··· Working data ···

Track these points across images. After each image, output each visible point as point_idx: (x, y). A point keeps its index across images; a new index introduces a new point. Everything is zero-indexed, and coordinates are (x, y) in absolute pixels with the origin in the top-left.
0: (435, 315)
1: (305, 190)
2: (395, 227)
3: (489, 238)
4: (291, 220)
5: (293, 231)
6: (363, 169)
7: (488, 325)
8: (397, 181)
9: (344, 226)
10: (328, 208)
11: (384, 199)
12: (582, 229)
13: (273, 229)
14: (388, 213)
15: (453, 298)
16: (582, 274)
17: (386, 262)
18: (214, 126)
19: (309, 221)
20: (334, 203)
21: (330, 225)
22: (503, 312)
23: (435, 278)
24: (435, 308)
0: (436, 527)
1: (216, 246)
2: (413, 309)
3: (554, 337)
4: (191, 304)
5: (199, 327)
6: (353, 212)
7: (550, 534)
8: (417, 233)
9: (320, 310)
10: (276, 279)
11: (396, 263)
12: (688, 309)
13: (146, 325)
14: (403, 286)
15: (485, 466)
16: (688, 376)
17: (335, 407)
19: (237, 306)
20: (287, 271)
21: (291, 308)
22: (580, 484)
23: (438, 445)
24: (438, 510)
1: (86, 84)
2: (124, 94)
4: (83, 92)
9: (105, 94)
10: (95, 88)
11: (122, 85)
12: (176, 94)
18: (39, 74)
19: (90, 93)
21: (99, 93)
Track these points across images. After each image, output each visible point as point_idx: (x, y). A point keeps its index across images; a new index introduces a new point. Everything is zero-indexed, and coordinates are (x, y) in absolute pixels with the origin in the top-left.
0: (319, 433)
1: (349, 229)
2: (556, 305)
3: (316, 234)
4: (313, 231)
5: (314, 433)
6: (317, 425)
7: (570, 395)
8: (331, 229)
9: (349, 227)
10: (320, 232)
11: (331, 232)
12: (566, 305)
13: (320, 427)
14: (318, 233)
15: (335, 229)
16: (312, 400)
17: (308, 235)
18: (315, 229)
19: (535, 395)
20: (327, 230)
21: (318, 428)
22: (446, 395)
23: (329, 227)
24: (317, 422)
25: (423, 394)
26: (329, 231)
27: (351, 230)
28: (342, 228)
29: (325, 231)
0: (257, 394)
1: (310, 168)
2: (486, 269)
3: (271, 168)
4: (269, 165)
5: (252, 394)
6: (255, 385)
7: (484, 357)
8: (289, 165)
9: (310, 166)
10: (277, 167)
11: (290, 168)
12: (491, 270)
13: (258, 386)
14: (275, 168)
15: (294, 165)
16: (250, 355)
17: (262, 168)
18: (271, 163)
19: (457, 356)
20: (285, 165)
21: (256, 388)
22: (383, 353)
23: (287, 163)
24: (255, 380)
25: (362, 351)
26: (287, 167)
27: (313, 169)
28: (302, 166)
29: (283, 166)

···

Edit the data above so that every occurrence of "absolute pixels" becomes "image pixels". Leave everything else unchanged.

Track these points across images. After each image, output each visible point as point_idx: (x, y). A point keeps its index across images; a new index introduces a new point. Everything is zero-indexed, and coordinates are (x, y) in image pixels with the origin in the top-left.
0: (435, 315)
1: (305, 190)
2: (395, 227)
3: (489, 238)
4: (291, 220)
5: (293, 231)
6: (363, 169)
7: (488, 325)
8: (397, 181)
9: (344, 226)
10: (328, 208)
11: (384, 199)
12: (582, 229)
13: (273, 229)
14: (388, 213)
15: (453, 298)
16: (582, 274)
17: (386, 262)
18: (214, 126)
19: (309, 221)
20: (334, 203)
21: (330, 225)
22: (503, 312)
23: (435, 278)
24: (435, 308)
0: (436, 527)
1: (216, 246)
2: (413, 309)
3: (554, 337)
4: (191, 304)
5: (199, 327)
6: (353, 212)
7: (550, 534)
8: (417, 233)
9: (320, 310)
10: (276, 279)
11: (396, 263)
12: (688, 309)
13: (146, 325)
14: (403, 286)
15: (485, 466)
16: (688, 376)
17: (335, 407)
19: (237, 306)
20: (287, 271)
21: (291, 308)
22: (580, 484)
23: (438, 445)
24: (438, 510)
1: (86, 84)
2: (124, 94)
4: (83, 92)
9: (105, 94)
10: (95, 88)
11: (122, 85)
12: (176, 94)
18: (39, 74)
19: (90, 93)
21: (99, 93)
Track these points across images. After each image, output each visible point as point_idx: (x, y). A point keeps its index across images; a new index introduces a new point. Everything is zero-indexed, and coordinates are (x, y) in image pixels with the origin in the top-left.
0: (319, 433)
1: (349, 229)
2: (556, 305)
3: (316, 234)
4: (313, 231)
5: (314, 433)
6: (317, 425)
7: (570, 395)
8: (331, 229)
9: (349, 227)
10: (320, 232)
11: (331, 232)
12: (566, 305)
13: (320, 427)
14: (318, 233)
15: (335, 229)
16: (312, 400)
17: (308, 235)
18: (315, 229)
19: (535, 395)
20: (327, 230)
21: (318, 428)
22: (446, 395)
23: (329, 227)
24: (317, 422)
25: (423, 394)
26: (329, 231)
27: (351, 230)
28: (342, 228)
29: (325, 231)
0: (257, 394)
1: (310, 168)
2: (486, 269)
3: (271, 168)
4: (269, 165)
5: (252, 394)
6: (255, 385)
7: (484, 357)
8: (289, 165)
9: (310, 166)
10: (277, 167)
11: (290, 168)
12: (491, 270)
13: (258, 386)
14: (275, 168)
15: (294, 165)
16: (250, 355)
17: (262, 168)
18: (271, 163)
19: (457, 356)
20: (285, 165)
21: (256, 388)
22: (383, 353)
23: (287, 163)
24: (255, 380)
25: (362, 351)
26: (287, 167)
27: (313, 169)
28: (302, 166)
29: (283, 166)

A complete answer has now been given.